Once the submission is reviewed and provided the continuous integration tests have passed and the code is up to date with Feature-engine’s master branch, we will be ready to “Squash and Merge” your contribution into the master branch of Feature-engine. “Squash and Merge” combines all of your commits into a single commit which helps keep the history of the repository clean and tidy.

Once your contribution has been merged into master, you will be listed as a Feature-engine contributor :)

Testing the Code in the PR

You can test the code functionality either in your development environment or using tox. If you want to use tox:

  1. Install tox in your development environment:

    $ pip install tox
    
  2. Make sure you are in the repository folder, alternatively:

    $ cd feature_engine
    
  3. Run the tests in tox:

    $ tox
    

If the tests pass, the local setup is complete.

If you want to know more about tox follow this link. If you want to know why we prefer tox, this article will tell you everything ;)

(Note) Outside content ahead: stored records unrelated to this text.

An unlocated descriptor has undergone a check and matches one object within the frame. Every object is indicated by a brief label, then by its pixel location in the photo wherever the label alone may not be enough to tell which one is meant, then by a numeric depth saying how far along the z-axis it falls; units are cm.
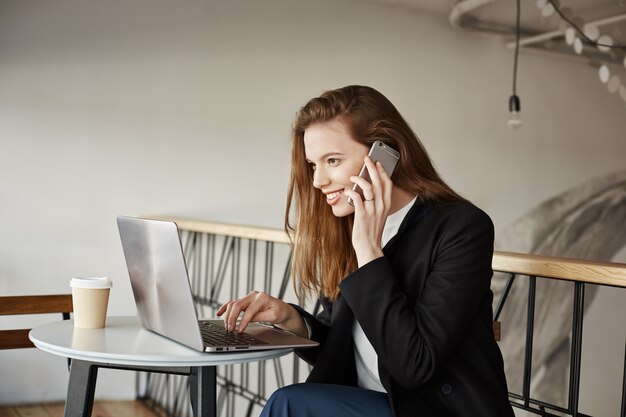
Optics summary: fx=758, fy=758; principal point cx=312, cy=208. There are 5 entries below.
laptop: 136
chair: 206
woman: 127
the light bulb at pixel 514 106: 439
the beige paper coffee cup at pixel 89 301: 159
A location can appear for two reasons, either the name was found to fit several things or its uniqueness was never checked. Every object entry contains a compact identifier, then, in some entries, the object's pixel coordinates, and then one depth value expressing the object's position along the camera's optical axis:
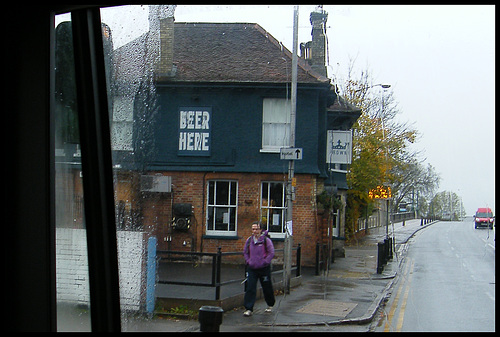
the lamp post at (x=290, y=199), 10.04
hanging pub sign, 9.44
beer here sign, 8.61
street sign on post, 9.77
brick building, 5.57
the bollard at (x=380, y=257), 10.43
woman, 8.50
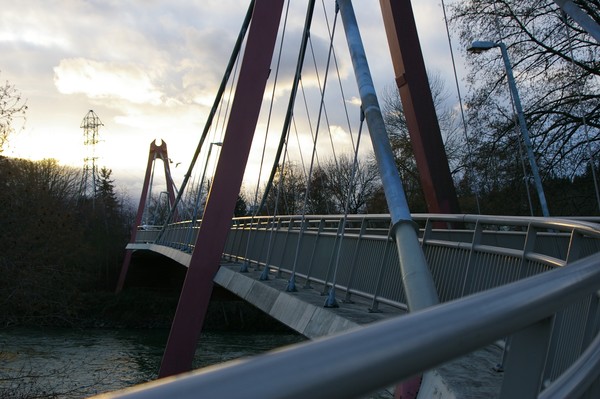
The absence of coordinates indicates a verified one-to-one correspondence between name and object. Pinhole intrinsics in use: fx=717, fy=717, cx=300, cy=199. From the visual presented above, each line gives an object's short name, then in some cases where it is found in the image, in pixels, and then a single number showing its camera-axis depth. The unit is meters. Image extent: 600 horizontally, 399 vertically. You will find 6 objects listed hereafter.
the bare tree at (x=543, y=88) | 14.93
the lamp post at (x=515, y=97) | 12.48
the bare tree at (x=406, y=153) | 29.66
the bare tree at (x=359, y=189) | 35.34
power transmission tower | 77.81
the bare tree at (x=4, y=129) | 15.22
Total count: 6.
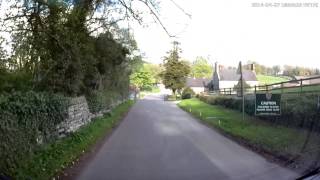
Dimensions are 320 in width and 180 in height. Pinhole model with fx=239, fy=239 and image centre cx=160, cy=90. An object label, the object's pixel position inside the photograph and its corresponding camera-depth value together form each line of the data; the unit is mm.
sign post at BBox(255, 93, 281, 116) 9323
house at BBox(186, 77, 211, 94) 65170
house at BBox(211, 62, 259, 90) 53415
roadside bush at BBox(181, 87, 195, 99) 40872
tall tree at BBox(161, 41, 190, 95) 45185
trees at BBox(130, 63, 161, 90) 58416
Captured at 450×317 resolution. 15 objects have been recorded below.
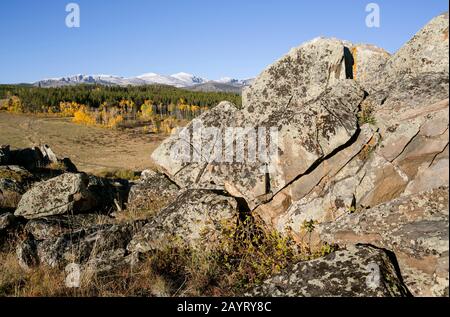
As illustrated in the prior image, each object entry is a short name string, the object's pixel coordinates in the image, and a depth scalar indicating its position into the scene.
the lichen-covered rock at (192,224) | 7.81
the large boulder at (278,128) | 7.79
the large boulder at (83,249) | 7.55
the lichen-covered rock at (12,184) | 13.40
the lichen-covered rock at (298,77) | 10.56
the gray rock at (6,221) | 9.99
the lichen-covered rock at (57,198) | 11.63
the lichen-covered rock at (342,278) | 5.18
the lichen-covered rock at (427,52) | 8.31
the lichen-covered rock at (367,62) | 10.02
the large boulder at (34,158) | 23.66
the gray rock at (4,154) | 22.02
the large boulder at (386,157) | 6.73
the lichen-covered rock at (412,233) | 5.23
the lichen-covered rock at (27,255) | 7.83
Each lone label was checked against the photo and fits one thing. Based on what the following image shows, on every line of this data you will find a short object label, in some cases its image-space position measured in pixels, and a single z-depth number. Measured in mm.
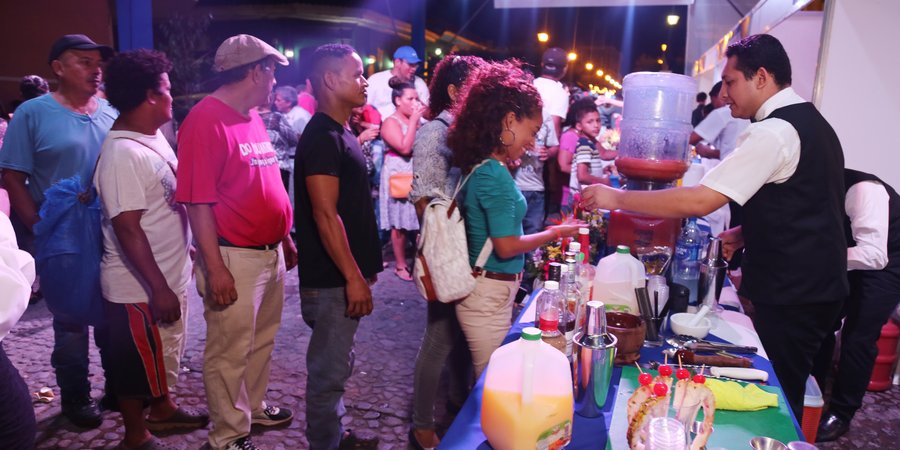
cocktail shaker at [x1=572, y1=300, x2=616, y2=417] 1576
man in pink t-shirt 2359
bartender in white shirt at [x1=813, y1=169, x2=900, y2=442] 3049
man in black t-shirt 2311
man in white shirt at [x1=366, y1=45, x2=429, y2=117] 6246
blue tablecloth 1479
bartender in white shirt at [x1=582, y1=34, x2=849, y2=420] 2244
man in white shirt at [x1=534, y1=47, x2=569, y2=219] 5277
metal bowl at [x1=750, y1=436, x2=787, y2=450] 1371
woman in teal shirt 2258
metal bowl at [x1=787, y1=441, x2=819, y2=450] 1286
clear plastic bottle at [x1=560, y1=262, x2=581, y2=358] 1968
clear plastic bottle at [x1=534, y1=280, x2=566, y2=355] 1631
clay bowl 1907
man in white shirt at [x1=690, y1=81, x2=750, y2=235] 5645
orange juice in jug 1318
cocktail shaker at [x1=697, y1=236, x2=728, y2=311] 2408
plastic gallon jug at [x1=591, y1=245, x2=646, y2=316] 2260
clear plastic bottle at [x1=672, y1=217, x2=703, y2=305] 2557
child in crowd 5070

If you prefer not to use tox, there are a few options. If you are using Pycharm:

1. In your project directory (where you have all the files and scripts), click with the mouse right button on the folder “tests”.

  1. Select “Run pytest in tests”.

  2. Done!!

Sweet, isn’t it?

You can also run the tests from your command line:

  1. Open a command line and change into the repo directory.

  2. Run:

    $ pytest
    

These command will run all the test scripts within the test folder. Alternatively, you can run specific scripts as follows:

  1. Change into the tests folder:

    $ cd tests
    
  2. Run a specific script, for example:

    $ pytest test_categorical_encoder.py
    

If running pytest without tox, that is in your development environment, make sure you have the test dependencies installed. If not, from the root directory of the repo and in your development environment run:

$ pip install -r test_requirements.txt

If tests pass, your code is functional. If not, try and fix the issue following the error messages. If stuck, get in touch.

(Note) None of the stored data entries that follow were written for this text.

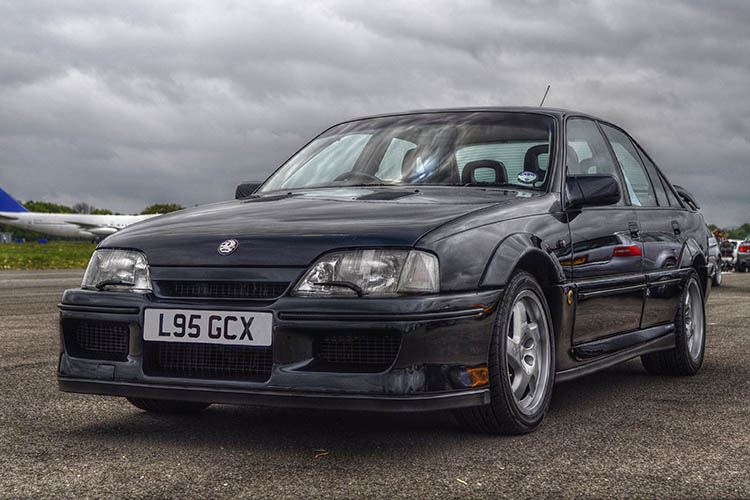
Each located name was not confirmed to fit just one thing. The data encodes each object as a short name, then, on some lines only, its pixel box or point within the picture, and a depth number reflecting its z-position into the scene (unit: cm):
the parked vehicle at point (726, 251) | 3580
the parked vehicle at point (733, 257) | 4014
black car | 346
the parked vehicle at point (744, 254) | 3566
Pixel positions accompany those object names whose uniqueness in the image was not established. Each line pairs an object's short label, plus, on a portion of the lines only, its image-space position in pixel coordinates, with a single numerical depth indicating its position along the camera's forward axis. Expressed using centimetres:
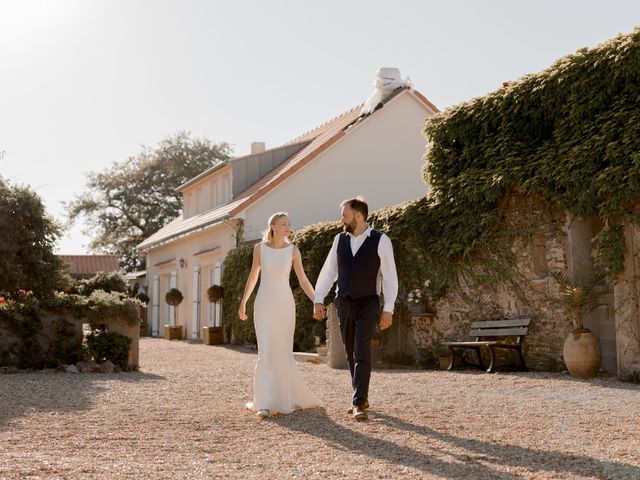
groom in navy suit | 649
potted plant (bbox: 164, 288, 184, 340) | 2464
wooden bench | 1095
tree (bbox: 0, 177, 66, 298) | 1216
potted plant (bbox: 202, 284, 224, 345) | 2067
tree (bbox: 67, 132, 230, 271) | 4419
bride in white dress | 682
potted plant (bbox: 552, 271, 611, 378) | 995
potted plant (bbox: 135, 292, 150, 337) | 2864
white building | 2123
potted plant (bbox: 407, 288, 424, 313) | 1273
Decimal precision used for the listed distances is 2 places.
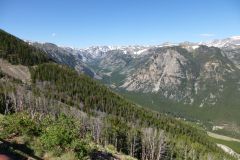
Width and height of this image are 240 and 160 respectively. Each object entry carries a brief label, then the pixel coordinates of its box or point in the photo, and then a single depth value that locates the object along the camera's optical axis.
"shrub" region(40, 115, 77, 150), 20.79
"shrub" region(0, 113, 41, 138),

Keeping your Fork up to Date

When you’re collaborating using forks, it’s important to update your fork to capture changes that have been made by other collaborators.

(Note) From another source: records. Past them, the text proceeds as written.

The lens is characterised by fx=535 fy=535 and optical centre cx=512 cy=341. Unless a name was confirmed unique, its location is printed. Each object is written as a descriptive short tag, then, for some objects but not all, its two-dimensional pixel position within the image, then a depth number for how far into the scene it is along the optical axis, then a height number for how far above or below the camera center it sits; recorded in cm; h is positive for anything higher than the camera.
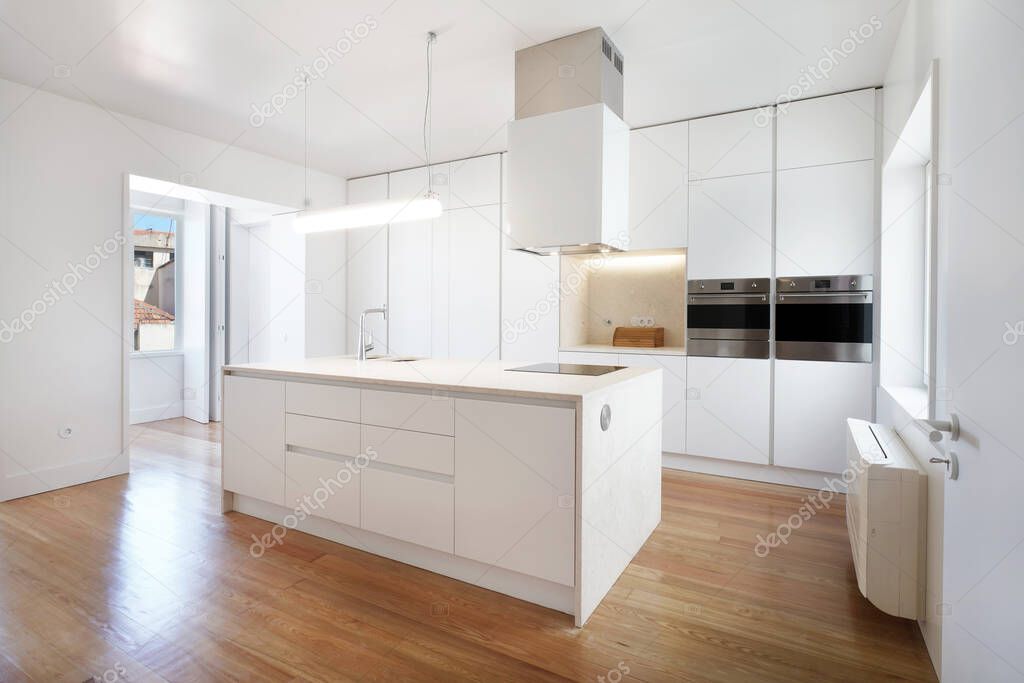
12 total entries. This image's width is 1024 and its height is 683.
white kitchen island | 207 -59
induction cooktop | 272 -17
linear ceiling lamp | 285 +70
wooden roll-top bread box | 446 -1
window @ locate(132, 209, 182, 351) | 612 +62
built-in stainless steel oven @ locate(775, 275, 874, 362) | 346 +13
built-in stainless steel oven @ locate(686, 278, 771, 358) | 378 +14
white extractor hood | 275 +99
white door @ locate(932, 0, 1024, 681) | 108 -2
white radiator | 201 -74
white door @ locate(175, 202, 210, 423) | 601 +28
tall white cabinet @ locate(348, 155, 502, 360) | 497 +69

If your feature takes a few days or weeks to develop, it may happen that new code changes are made to Feature_engine’s master branch by other contributors. Some of the files that are changed maybe the same files you are working on. Thus, it is really important that you pull and rebase the upstream master into your feature branch, fairly often. To keep your branches up to date:

  1. Check out your local master:

    $ git checkout master
    

If your feature branch has uncommited changes, it will ask you to commit or stage those first.

  1. Pull and rebase the upstream master on your local master:

    $ git pull --rebase upstream master
    

Your master should be a copy of the upstream master. If was is not, there may appear some conflicting files. You will need to resolve these conflicts and continue the rebase.

  1. Pull the changes to your fork:

    $ git push -f origin master
    

The previous command will update your fork so that your fork’s master is in sync with Feature-engine’s master. Now, you need to rebase master onto your feature branch.

  1. Check out your feature branch:

    $ git checkout myfeaturebranch
    
  2. Rebase master onto it:

    $ git rebase master
    

Again, if conflicts arise, try and resolve them and continue the rebase. Now you are good to go to continue developing your feature.

Merging Pull Requests

Only Core contributors have write access to the repository, can review and can merge pull requests. Some preferences for commit messages when merging in pull requests:

  • Make sure to use the “Squash and Merge” option in order to create a Git history that is understandable.

  • Keep the title of the commit short and descriptive; be sure it includes the PR # and the issue #.

After your PR is merged

Update your local fork (see section Keeping your fork updated) and delete the feature branch.

Well done and thank you very much for your support!

Releases

After a few features have been added to the master branch by yourself and other contributors, we will merge master into a release branch, e.g. 0.6.X, to release a new version of Feature-engine to PyPI.